Top of PROVIDED MATERIAL

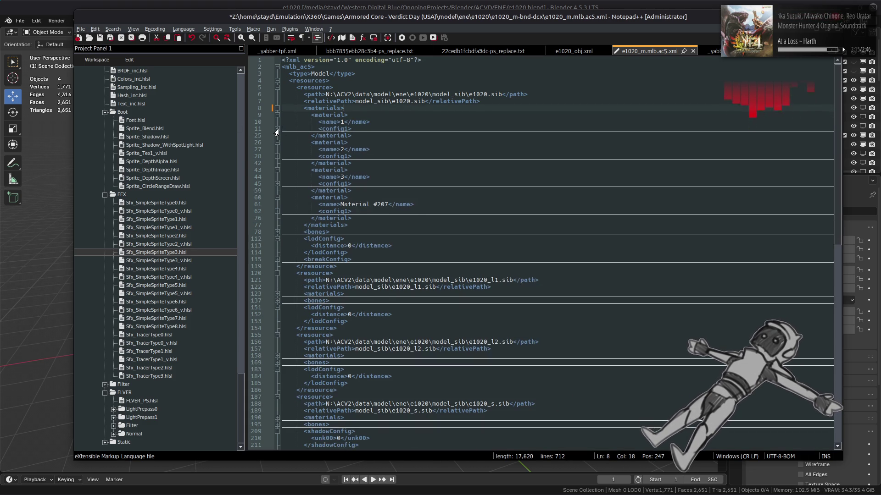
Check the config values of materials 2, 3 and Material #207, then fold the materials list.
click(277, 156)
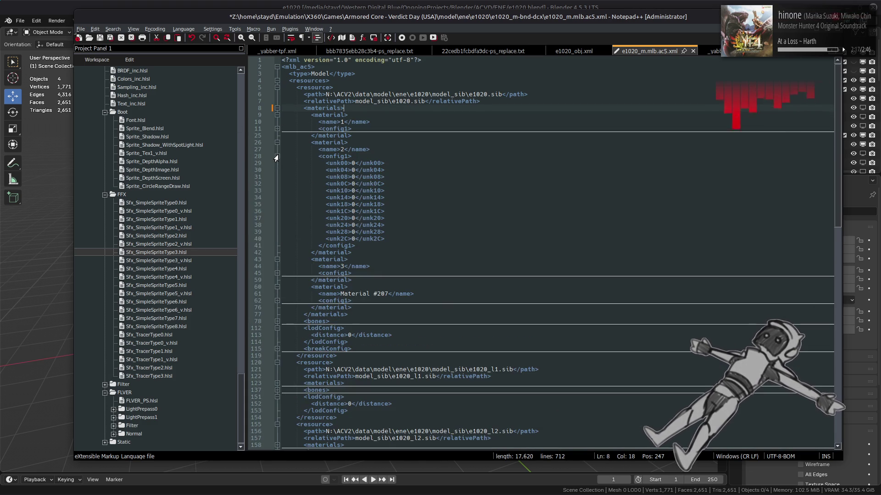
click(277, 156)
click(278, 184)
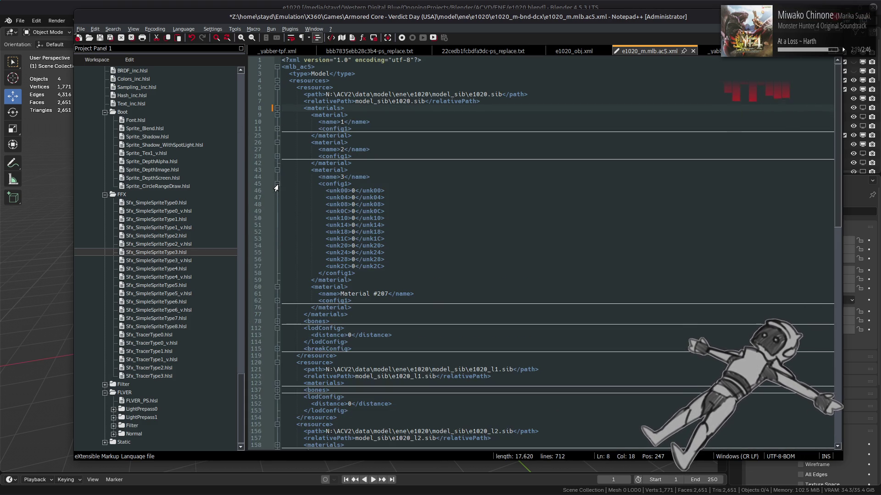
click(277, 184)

Bottom of PROVIDED MATERIAL

WORK REQUEST: Each line above should be output exactly, apart from the pictures.

EXERCISE RESPONSE:
Check the config values of materials 2, 3 and Material #207, then fold the materials list.
click(277, 156)
click(277, 156)
click(278, 184)
click(277, 184)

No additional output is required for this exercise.